Each a top-level key contains a `dict` with the following keys:

- Inputs `x`: `[samples, channels]`
    - First dim is always samples, last is typically audio channels (>=1).
    - For spectrogram representations, could also be frequency channels `[samples, freqs]` for single-channel recordings. For multi-channel data time, the frequency channels from the spectrum of each audio channels can be stacked to `[time, channels*freqs]`
- Targets `y` for each sample in 'x': `[samples, nb_classes]`
    - Binary (0/1) or a probability but should sum to 1.0 across classes for each sample
    - Multiple targets can be specified by adding target variables with a suffix `y_somesuffix`. That allows you to train the a network with the same x but different y's (e.g. pulse or sine-only). *Must* named like `y_somesuffix`, where `somesuffix` can be an arbitrary string. The target can be specified during training with the `y_suffix=somesuffix` argument, which defaults to '' (the standard target w/o suffix `y`).
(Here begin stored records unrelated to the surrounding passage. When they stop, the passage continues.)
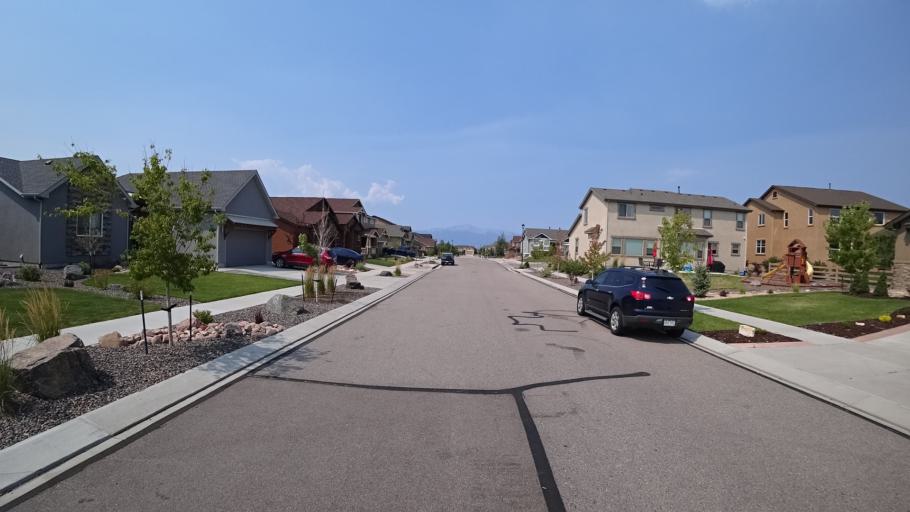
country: US
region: Colorado
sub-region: El Paso County
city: Black Forest
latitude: 38.9634
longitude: -104.7180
Training y-suffixes also requires suffix-specific attributes specifying the name and type of the target - `classnames_somesuffix` and `classtype_somesuffix`.
- Metadata in dict `data.attrs`:
    - `samplerate_x_Hz`, `samplerate_y_Hz` - should be equal
    - `samplerate_song_Hz` (optional) - of `song`, the original recording in case `x` is the result of a wavelet or spectrogram transform
    - class name and type information for each target:
        + `classnames`: `[nb_classes: str]` - one for each 2nd dim in y
        + `classtype`: `[nb_classes: str]` (optional for training) - `event` (e.g. pulse) or `segment` (sine or syllable)
        + for each target specified via `y_somesuffix`, create a `classnames_suffix` and `classnames_somesuffix` attribute

Data is accessed via `data['train']['x']` and the metadata via `data.attrs`. `attrs` is a standard attribute for storing metadata in `hdf5` and `zarr` files and can be easily attached to a standard dictionary: `a = dict(); a.attrs = {'samplerate_x_Hz': 10_000}`.
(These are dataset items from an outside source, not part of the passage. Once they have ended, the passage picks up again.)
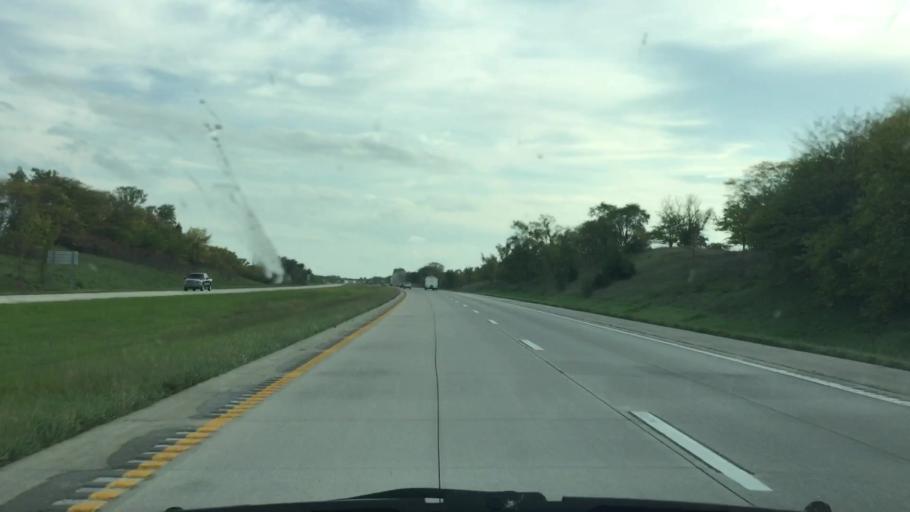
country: US
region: Missouri
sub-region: Daviess County
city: Gallatin
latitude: 40.0087
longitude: -94.0967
This structure can be implemented via python's builtin [dictionary](https://docs.python.org/3/tutorial/datastructures.html#dictionaries), [hdf5](https://www.h5py.org), [xarray](http://xarray.pydata.org'), [zarr](https://zarr.readthedocs.io), or anything else that implements a key-value interface (called a Mapping in python).

We provide a alternative storage backend, `npy_dir`, that mirrors the data structure in directory hierarchy with [numpy's npy](https://numpy.org/doc/stable/reference/generated/numpy.load.html) files (inspired by Cyrille Rossant's series of blog posts ([1](https://cyrille.rossant.net/moving-away-hdf5/), [2](https://cyrille.rossant.net/should-you-use-hdf5/)), [jbof](https://github.com/bastibe/jbof) and [exdir](https://exdir.readthedocs.io/)). Keys map to directories; values and `attrs` map to `npy` files (see `das.npy_dir`). For instance, `data['train']['x']` is stored in `dirname.npy/train/x.npy`. `attrs` is stored in the top-level directory. Storing data as `npy` files provides a fast memory-mapping mechanism for out-of-memory access if your data set does not fit in memory. While zarr, h5py, and xarray provide mechanisms for out-of-memory access, they tend to be slower in our experience or require fine tuning to reach the performance reached with memmapped npy files.

During training, data is loaded (see `das.io`) with the correct backend given by the extension of the file or directory. Currently supported files types are:
- [zarr](https://zarr.readthedocs.io/) storages (files or directories ending in `.zarr`),
- [hdf5](http://docs.h5py.org/) files (files ending in `.h5`),
- directories ending in `.npy` with [numpy](https://docs.scipy.org/doc/numpy/reference/generated/numpy.save.html) files.

`zarr` is great for assembling and storing datasets, in particular for datasets with unknown final size since it allows appending to arrays, and is used as an intermediate storage during dataset assembly. For training, `npy` is the fastest, in particular for random access of datasets that are too large to fit in memory, thanks to highly efficient memory mapping.